- Born: 6 July 1947 Lagos, British Nigeria
- Origin: Lagos, Nigeria
- Died: 6 April 2014 (aged 66) Ikorodu, Nigeria
- Occupation: Musician

= Bola Johnson =

Nigerian musician (1947–2014)

Bola Johnson (6 July 1947 — 6 April 2014) was a Nigerian musician and bandleader.

He was born to a traditional musician family, and had his primary school at Livings Stone Academy situated at Ijero, in Ebute-Metta, Lagos. After his primary school education, he gained admission into Eko Boys High School, Mushin, Lagos. In 1963 due to lack of finance, he stopped studying when he was in the fourth class of his secondary school education.

Eventually, he decided to learn typing in the commercial school in Ebute-Meta, Lagos; within three months he was able to type. During this period, BJ was a really good footballer. His sport activities secured him a job through a talent finder. He relocated to Ilorin in Kwara State as a typist with Government Trade Centre (Ilorin) Kwara state in Nigeria, where he played for the state football club. He played for the senior team until in 1965; as a result of Northern zoning policy he left Ilorin for Ibadan.
Due to his love for music, Bola Johnson played in the band of Mr Eric Akaeze a highlife band in Ibadan; he played maracas in the group. In the process, Bola Johnson learns how to blow the trumpet. After he had mastered how to play the trumpet, Bola Johnson formed his own band and named it (Bola Johnson and his Easy Life Top Beats) in 1968.
During his musical career in Ibadan, Bola Johnson took part in a comedy Programme called "Hello Fans" in Radio Nigeria Ibadan and played a part as Papa Rebecca (Rebecca’s father). Been popular in Ibadan, Bola Johnson moved to Zaria in the northern part of Nigeria, with his band. He played Fridays and Saturdays in a Hotel Called "Jubilee Hotel" in Zaria.
Later Bola Johnson went back to Lagos to wax more recording, by then he had many singles recorded. One of them is the popular "Asewo Ajegunle Yakare" recorded by Philips Records and many others. In the 1970s Bola Johnson started writing scripts for newspapers as a freelance journalist for daily times as "Wakabout" in Lagos weekend newspapers, and in daily Sketch newspapers Ibadan, etc. In 1970, Bola Johnson joined the Radio Nigeria Band Wagon, and played a role as (I Go Die O!). Bola Johnson had so many recordings as Papa Rebecca a comedy radio programme, a comic trail Wakabout, and I GO DIE O! Played in Federal Radio Corporation of Nigeria (Federal Radio Corporation of Nigeria Lagos) live, in different music shows, he took part in so many popular shows. In 1970, he was employed, as DJ in FRCN his program was a greetings program called I Salute O! (I am greeting o! A Highlife music section programme) Bola Johnson developed his own Pidgin English style by telling stories in his programme, after the creation of Lagos weekend newspaper in 1970 Bola Johnson was employed as a freelance journalist with his own columns called "Wakabout" due to his stories in Pidgin English and its popularity.

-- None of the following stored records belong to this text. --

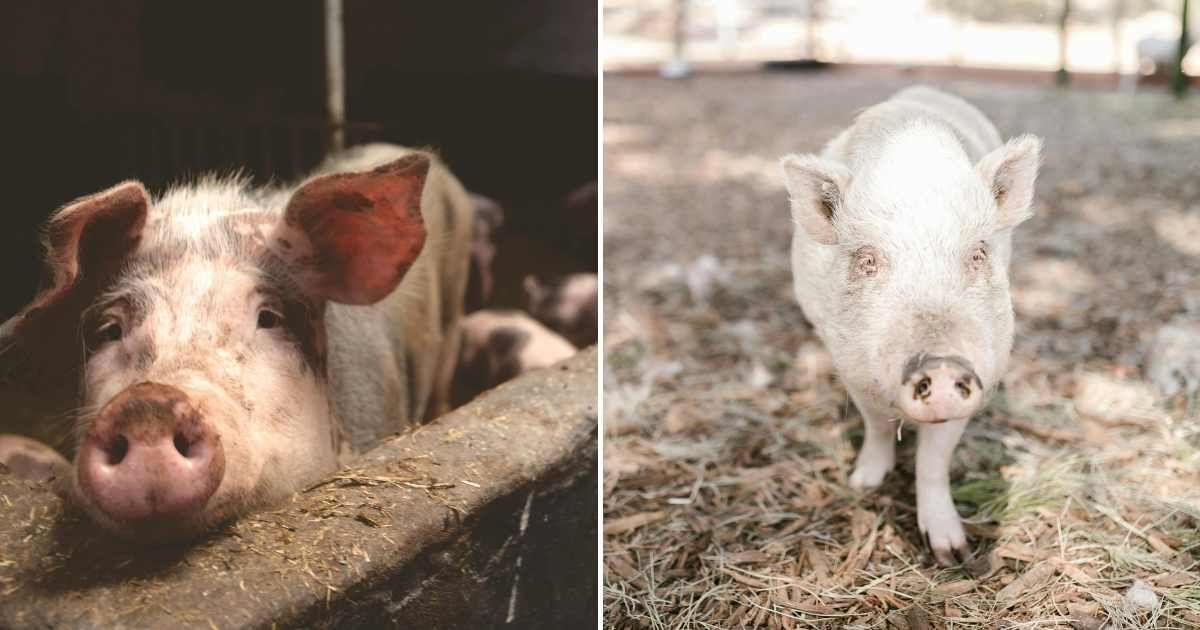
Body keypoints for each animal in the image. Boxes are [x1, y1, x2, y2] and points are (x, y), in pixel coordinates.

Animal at [779, 86, 1041, 565]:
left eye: (978, 253)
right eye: (867, 260)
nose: (941, 366)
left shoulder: (985, 368)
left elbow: (934, 459)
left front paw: (953, 554)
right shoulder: (849, 365)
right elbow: (877, 426)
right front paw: (863, 484)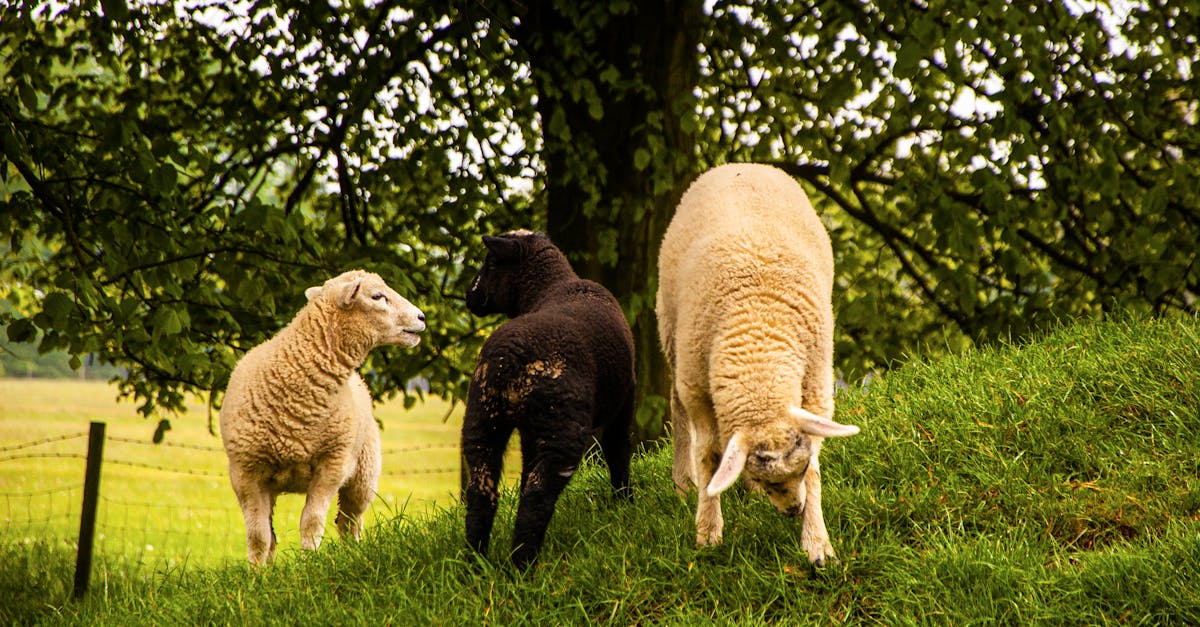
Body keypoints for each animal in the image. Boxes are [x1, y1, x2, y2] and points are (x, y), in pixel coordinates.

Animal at [220, 269, 426, 565]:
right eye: (377, 296)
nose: (421, 317)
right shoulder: (245, 472)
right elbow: (258, 536)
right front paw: (257, 573)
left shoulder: (333, 463)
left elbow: (311, 523)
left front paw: (310, 565)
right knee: (273, 534)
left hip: (364, 474)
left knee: (350, 522)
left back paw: (353, 556)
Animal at [462, 230, 635, 569]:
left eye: (491, 263)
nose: (469, 296)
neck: (552, 286)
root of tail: (508, 359)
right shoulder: (624, 401)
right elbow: (617, 452)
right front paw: (625, 502)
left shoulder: (530, 431)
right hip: (562, 429)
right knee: (537, 494)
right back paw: (523, 565)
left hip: (482, 418)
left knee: (481, 490)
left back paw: (474, 563)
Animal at [655, 163, 860, 566]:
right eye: (770, 480)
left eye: (799, 470)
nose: (794, 510)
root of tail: (741, 165)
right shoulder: (697, 389)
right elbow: (708, 455)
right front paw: (707, 530)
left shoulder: (815, 387)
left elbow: (815, 469)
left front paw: (817, 543)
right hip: (671, 335)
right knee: (678, 410)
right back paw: (684, 482)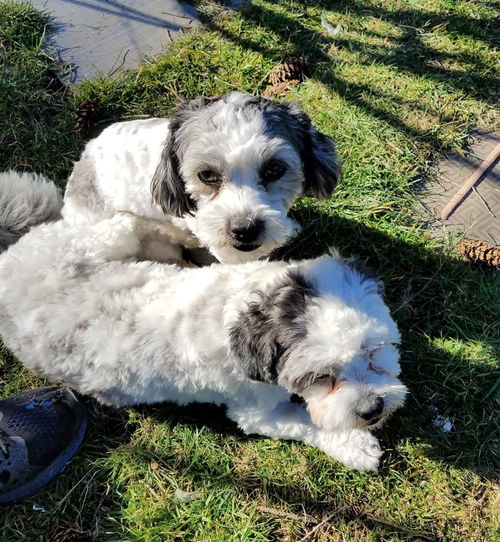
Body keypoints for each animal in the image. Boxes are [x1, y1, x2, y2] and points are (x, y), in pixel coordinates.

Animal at [0, 174, 406, 472]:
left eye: (375, 351)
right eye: (321, 376)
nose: (373, 409)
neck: (238, 308)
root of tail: (10, 260)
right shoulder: (257, 413)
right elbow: (309, 424)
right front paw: (354, 446)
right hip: (89, 242)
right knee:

Johnson worked until 2013 as freelance presenter in FRCN, writing Pidgin English scripts for some Nollywood film producers that make home comedies videos in Nigeria. Johnson spoke Yoruba, Hausa, and Igbo fluently. He was married and had three children, two girls and one boy.

Johnson died in his Ikorodu home on 6 April 2014. His remains was taken to his hometown Obon in Delta state, Nigeria. On 30 April 2014 was buried and a traditional service was held with his family and his fans to pay their last respects.